◆ Page images and extracted text:
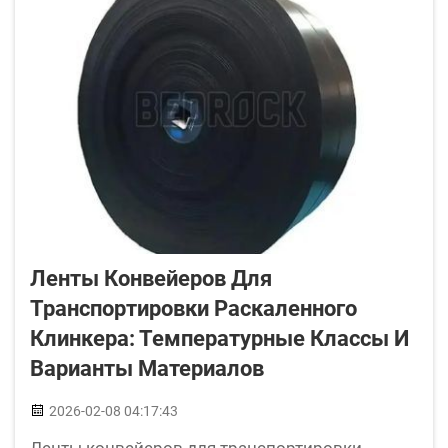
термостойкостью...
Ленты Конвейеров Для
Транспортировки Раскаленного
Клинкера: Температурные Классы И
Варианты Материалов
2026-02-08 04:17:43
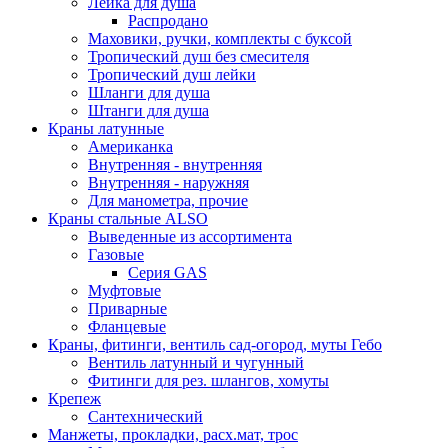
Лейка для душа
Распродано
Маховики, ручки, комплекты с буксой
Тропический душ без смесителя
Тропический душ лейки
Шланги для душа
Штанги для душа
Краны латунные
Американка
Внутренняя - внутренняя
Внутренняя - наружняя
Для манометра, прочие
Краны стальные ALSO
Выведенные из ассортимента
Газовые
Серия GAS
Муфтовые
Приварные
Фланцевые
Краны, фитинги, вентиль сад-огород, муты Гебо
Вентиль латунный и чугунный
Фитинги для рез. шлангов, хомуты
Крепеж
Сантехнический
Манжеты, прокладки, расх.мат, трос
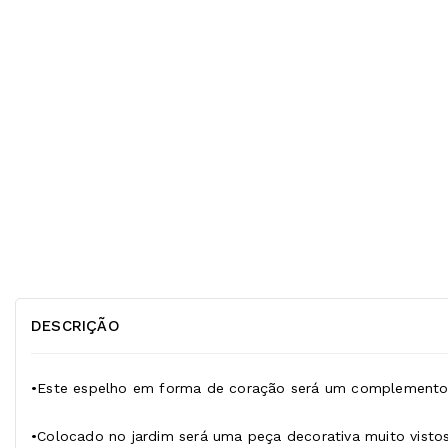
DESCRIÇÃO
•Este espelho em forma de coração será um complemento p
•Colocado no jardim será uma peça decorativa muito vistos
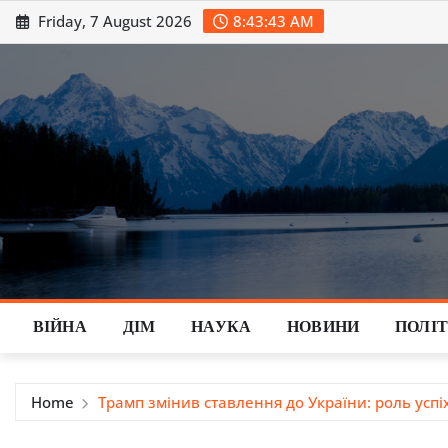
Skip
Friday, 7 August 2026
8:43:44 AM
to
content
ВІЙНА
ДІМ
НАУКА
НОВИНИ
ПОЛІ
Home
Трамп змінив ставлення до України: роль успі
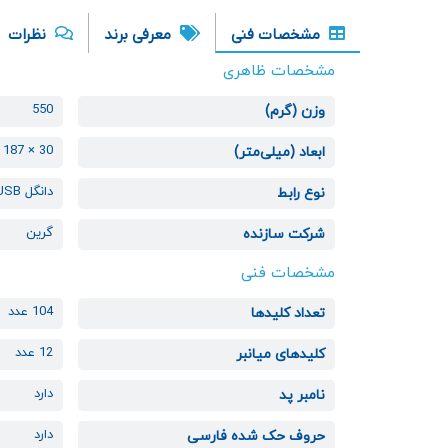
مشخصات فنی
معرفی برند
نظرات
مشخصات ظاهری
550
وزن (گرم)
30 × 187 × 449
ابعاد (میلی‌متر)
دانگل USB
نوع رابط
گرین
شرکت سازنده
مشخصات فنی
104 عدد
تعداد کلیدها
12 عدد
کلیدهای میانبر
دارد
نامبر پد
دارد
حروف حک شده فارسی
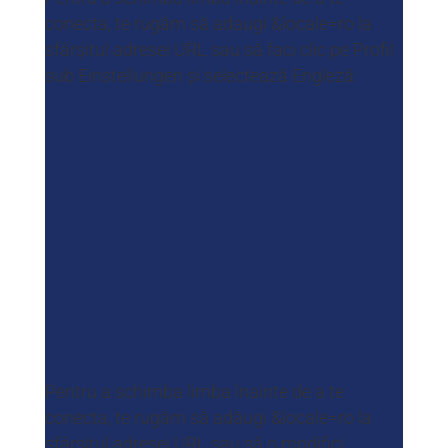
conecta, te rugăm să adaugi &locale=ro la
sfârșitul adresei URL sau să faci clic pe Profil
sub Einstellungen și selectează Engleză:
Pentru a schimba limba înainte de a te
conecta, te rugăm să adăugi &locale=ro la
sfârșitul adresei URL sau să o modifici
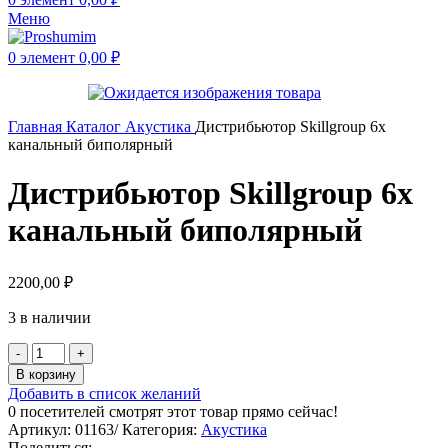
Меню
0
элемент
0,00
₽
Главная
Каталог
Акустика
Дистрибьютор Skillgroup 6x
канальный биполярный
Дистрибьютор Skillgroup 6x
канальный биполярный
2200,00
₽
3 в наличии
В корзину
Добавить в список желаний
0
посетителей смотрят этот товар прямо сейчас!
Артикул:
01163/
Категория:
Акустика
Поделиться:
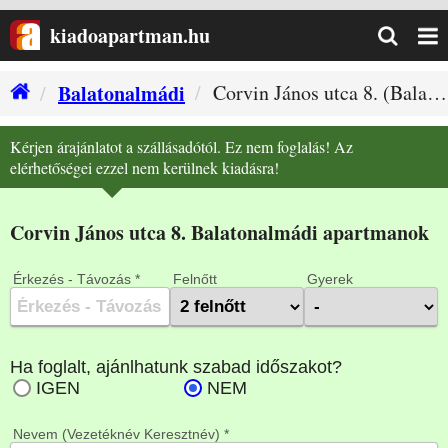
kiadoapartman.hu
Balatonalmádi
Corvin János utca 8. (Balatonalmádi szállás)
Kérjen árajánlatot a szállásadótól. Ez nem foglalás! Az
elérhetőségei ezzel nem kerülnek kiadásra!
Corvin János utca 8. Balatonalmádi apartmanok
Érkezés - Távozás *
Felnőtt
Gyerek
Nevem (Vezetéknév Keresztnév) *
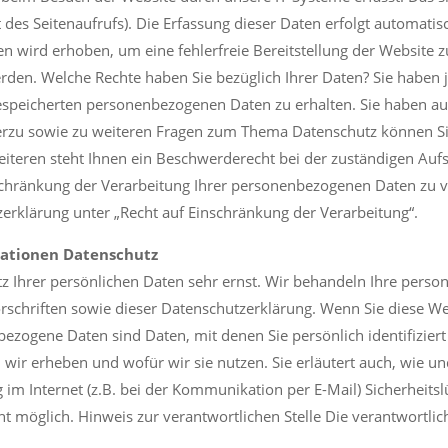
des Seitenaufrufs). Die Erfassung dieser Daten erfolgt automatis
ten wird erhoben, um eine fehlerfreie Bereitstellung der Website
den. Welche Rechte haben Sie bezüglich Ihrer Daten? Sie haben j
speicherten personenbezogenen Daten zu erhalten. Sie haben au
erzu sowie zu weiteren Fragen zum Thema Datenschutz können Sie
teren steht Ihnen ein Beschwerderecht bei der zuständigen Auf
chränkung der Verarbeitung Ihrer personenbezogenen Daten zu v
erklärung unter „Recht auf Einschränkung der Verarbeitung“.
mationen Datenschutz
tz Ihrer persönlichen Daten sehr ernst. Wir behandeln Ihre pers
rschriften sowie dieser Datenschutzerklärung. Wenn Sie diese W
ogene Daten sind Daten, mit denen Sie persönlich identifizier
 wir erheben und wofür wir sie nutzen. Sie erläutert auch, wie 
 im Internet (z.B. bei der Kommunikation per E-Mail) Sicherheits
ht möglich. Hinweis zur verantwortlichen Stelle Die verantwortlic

◆ Prompt: Out of the entries, pull every line that mentions "Краны".

◆ Final answer:
Краны латунные
Краны стальные ALSO
Краны, фитинги, вентиль сад-огород, муты Гебо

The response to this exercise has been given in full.